This is a notebook for recalculating baselines after fluorescence has been extracted for specified super voxels

In [1]:
%load_ext autoreload
%autoreload 2

In [2]:
import os.path
from pathlib import Path
import pickle

import h5py
import pandas as pd
import pyspark

from janelia_core.dataprocessing.baseline import percentile_filter_multi_d
from janelia_core.dataprocessing.dataset import ROIDataset
from janelia_core.fileio.data_handlers import NDArrayHandler


## Parameters go here

In [4]:
ps = dict()

# Location of excel file specifying where the data for each experiment is saved relative to the base folder
ps['data_loc_file'] = r'A:\projects\keller_vnc\data\EM_volume_experiment_data_locations.xlsx'

# Additional parameters (constant for all datasets) specifying where the data is stored
ps['base_folder'] =r'W:\\SV4'
ps['dataset_folder'] = 'extracted'

# Options for calculating new baselines
ps['baseline_calc_opts'] =  {'window_length': 3001, 'filter_start': -1500, 'write_offset': 1500, 'p': .1, 'n_processes': 80}
ps['extract_params_file_name'] = 'long_baseline_extract_params.pkl'

# Specify the roi groups we compute baselines for
# ps['new_comps'] = [{'f_filename': 'extracted_f.h5',
#                   'new_bl_filename': 'baseline_f_long.h5',
#                   'baseline_save_folder': 'brain_rois_1_5_5'},
#                   {'f_filename': 'extracted_f.h5',
#                   'new_bl_filename': 'baseline_f_long.h5',
#                   'baseline_save_folder': 'brain_rois_2_10_10'},
#                   {'f_filename': 'extracted_f.h5',
#                   'new_bl_filename': 'baseline_f_long.h5',
#                   'baseline_save_folder': 'brain_rois_4_20_20'},
#                   {'f_filename': 'extracted_f.h5',
#                   'new_bl_filename': 'baseline_f_long.h5',
#                   'baseline_save_folder': 'roi_segments_3_13_13'},
#                   {'f_filename': 'extracted_f.h5',
#                   'new_bl_filename': 'baseline_f_long.h5',
#                   'baseline_save_folder': 'roi_segments_4_17_17'},
#                   {'f_filename': 'extracted_f.h5',
#                   'new_bl_filename': 'baseline_f_long.h5',
#                   'baseline_save_folder': 'rois_1_5_5'},
#                   {'f_filename': 'extracted_f.h5',
#                   'new_bl_filename': 'baseline_f_long.h5',
#                   'baseline_save_folder': 'rois_2_10_10'},
#                   {'f_filename': 'extracted_f.h5',
#                   'new_bl_filename': 'baseline_f_long.h5',
#                   'baseline_save_folder': 'rois_4_20_20'}]

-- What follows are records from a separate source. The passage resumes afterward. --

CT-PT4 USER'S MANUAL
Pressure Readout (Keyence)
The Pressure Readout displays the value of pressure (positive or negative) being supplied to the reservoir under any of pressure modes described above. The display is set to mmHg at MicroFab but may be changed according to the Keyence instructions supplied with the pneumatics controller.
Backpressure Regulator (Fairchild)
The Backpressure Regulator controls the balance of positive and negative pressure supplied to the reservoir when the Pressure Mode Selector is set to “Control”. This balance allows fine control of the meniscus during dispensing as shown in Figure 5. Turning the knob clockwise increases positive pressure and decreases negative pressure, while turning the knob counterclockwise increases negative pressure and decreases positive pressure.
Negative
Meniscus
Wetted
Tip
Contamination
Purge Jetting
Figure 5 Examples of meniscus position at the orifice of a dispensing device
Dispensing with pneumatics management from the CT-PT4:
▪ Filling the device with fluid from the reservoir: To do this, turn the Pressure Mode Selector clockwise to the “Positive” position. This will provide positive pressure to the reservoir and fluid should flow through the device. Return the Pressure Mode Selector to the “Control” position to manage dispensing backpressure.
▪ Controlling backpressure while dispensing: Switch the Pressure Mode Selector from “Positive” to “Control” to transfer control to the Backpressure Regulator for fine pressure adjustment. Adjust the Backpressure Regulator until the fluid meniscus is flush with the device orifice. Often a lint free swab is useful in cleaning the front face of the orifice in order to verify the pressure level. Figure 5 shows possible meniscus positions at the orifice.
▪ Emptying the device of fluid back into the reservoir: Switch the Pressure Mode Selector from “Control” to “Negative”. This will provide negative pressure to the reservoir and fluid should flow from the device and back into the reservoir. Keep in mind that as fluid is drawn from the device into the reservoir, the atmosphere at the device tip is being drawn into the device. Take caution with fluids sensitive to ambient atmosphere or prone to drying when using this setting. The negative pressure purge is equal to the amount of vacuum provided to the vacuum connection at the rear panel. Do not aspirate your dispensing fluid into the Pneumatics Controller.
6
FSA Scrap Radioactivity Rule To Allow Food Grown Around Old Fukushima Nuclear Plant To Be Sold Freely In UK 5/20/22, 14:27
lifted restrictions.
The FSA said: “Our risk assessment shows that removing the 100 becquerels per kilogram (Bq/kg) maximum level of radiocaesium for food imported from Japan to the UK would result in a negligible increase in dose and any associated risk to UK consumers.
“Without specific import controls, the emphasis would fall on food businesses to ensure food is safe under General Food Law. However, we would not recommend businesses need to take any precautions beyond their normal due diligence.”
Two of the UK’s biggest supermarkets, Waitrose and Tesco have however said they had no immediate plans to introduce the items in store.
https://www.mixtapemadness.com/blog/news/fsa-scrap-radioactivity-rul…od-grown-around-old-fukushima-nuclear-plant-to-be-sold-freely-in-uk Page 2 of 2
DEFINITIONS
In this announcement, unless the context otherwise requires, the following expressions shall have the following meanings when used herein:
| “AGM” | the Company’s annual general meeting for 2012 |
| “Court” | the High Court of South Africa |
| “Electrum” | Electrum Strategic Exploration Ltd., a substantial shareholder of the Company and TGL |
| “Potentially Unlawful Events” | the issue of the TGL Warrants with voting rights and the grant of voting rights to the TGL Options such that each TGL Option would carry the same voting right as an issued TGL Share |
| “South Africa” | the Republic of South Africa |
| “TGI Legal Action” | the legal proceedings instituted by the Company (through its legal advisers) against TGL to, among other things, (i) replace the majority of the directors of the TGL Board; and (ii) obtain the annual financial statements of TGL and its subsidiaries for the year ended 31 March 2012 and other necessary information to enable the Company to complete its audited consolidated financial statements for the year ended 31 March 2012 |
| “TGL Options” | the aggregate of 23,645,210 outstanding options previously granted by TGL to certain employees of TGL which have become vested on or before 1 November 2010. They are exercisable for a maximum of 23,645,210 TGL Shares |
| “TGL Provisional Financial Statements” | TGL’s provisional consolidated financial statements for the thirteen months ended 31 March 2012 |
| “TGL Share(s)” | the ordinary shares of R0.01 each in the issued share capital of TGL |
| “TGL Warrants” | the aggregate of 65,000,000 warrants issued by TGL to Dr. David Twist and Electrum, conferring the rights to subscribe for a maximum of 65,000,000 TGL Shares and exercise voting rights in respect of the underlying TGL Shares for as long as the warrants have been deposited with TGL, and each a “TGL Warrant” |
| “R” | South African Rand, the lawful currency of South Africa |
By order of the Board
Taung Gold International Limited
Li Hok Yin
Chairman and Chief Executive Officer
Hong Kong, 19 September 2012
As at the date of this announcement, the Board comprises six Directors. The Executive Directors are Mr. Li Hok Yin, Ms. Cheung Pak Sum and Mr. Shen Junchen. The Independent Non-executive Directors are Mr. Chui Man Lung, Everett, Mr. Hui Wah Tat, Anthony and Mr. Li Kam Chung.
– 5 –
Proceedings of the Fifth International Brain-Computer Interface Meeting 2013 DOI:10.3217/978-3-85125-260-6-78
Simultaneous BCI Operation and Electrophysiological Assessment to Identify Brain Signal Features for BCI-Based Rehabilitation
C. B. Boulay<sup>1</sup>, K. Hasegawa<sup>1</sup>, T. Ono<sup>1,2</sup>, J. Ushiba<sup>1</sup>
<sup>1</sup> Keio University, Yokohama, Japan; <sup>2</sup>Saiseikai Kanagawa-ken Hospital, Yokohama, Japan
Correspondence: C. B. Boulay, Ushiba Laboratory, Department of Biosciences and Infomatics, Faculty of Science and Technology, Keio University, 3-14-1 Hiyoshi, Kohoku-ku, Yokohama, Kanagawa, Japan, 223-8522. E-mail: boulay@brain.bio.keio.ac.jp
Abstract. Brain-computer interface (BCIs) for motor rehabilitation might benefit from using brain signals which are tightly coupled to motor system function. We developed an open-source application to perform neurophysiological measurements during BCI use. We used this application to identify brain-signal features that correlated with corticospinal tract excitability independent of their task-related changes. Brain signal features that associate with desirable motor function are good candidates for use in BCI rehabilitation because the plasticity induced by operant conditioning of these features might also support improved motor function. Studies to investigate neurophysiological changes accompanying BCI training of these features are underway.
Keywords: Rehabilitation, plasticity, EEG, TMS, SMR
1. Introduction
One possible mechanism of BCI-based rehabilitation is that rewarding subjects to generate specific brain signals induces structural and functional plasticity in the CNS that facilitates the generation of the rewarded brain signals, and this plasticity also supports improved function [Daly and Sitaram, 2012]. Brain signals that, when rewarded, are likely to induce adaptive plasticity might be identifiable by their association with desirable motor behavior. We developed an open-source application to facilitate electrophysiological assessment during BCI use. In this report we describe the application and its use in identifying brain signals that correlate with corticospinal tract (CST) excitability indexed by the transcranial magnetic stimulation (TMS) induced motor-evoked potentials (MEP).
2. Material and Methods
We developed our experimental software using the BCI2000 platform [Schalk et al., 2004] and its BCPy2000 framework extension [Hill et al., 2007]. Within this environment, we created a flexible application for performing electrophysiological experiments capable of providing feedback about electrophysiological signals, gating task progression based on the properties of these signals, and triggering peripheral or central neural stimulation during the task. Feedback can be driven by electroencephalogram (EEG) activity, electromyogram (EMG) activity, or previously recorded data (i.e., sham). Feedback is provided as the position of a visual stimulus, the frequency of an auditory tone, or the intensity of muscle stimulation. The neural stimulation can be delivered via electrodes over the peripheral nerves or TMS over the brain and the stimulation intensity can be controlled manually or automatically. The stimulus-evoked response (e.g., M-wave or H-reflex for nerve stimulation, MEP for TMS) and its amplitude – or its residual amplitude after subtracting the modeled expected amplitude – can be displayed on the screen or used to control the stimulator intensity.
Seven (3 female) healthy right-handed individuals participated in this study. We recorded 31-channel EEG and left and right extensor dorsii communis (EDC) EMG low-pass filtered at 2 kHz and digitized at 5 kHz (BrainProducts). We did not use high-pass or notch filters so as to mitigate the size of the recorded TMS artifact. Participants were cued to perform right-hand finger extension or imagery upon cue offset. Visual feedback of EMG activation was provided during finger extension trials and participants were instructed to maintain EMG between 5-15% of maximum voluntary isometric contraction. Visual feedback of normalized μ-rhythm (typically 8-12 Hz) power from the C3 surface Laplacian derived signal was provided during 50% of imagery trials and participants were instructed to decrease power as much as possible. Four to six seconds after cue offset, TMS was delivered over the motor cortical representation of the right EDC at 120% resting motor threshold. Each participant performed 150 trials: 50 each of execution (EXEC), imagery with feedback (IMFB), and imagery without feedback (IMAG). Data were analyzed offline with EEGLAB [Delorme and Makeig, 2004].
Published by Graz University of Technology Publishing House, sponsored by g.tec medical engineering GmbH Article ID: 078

ps['new_comps'] = [{'f_filename': 'extracted_f.h5',
                   'new_bl_filename': 'baseline_f_long.h5',
                   'baseline_save_folder': 'roi_segments_cell_bodies_20200610'}]

## Read in excel file specifying location of each dataset

In [5]:
def c_fcn(str):
    return str.replace("'", "")
converters = {0:c_fcn, 1:c_fcn}

data_locs = pd.read_excel(ps['data_loc_file'], header=1, usecols=[1, 2], converters=converters)

## Recalculate baselines for each dataset

In [6]:
n_datasets = len(data_locs)
for d_i in range(n_datasets):
    
    # Get relevant paths
    data_main_folder = data_locs['Main folder'][d_i]
    data_sub_folder = data_locs['Subfolder'][d_i]
    
    # Base save path - this is the one which holds the subfolders holding the flourescence and baseline data
    base_save_dir =  Path(ps['base_folder']) / data_main_folder / data_sub_folder / Path(ps['dataset_folder'])

    for grp_specs in ps['new_comps']:
 
        # Form path to where we will save the new baseline data
        fluoresence_file =  base_save_dir / grp_specs['baseline_save_folder'] / grp_specs['f_filename']
        baseline_file = base_save_dir / grp_specs['baseline_save_folder'] / grp_specs['new_bl_filename']
        
        skip_baseline_calcs =os.path.exists(baseline_file)
        
        # Get the fluouresence data
        if not skip_baseline_calcs:
            
            with h5py.File(fluoresence_file, 'r') as file_h:
                f = file_h['data'][:]

            # Calculate baselines
            baseline_vls = percentile_filter_multi_d(f, **ps['baseline_calc_opts'])
            baseline_vls = baseline_vls.astype('float32')

            # Save extracted baseline information
            with h5py.File(baseline_file, 'w') as f:
                f.create_dataset('data', data=baseline_vls)

            # Now we save extraction parameters
            param_save_file = base_save_dir / grp_specs['baseline_save_folder'] / ps['extract_params_file_name'] 
            with open(param_save_file, 'wb') as f:
                pickle.dump(ps, f)
        
            print('Done calculating new baselines for ' + str(fluoresence_file))
        else:
            print('Baselines already calculated for ' + str(fluoresence_file))
        
    print('Done with dataset ' + str(d_i+1) + ' of ' + str(n_datasets) + '.')

Done calculating new baselines for W:\SV4\CW_18-02-15\L1-561nm-openLoop_20180215_163233.corrected\extracted\roi_segments_cell_bodies_20200610\extracted_f.h5
Done with dataset 1 of 1.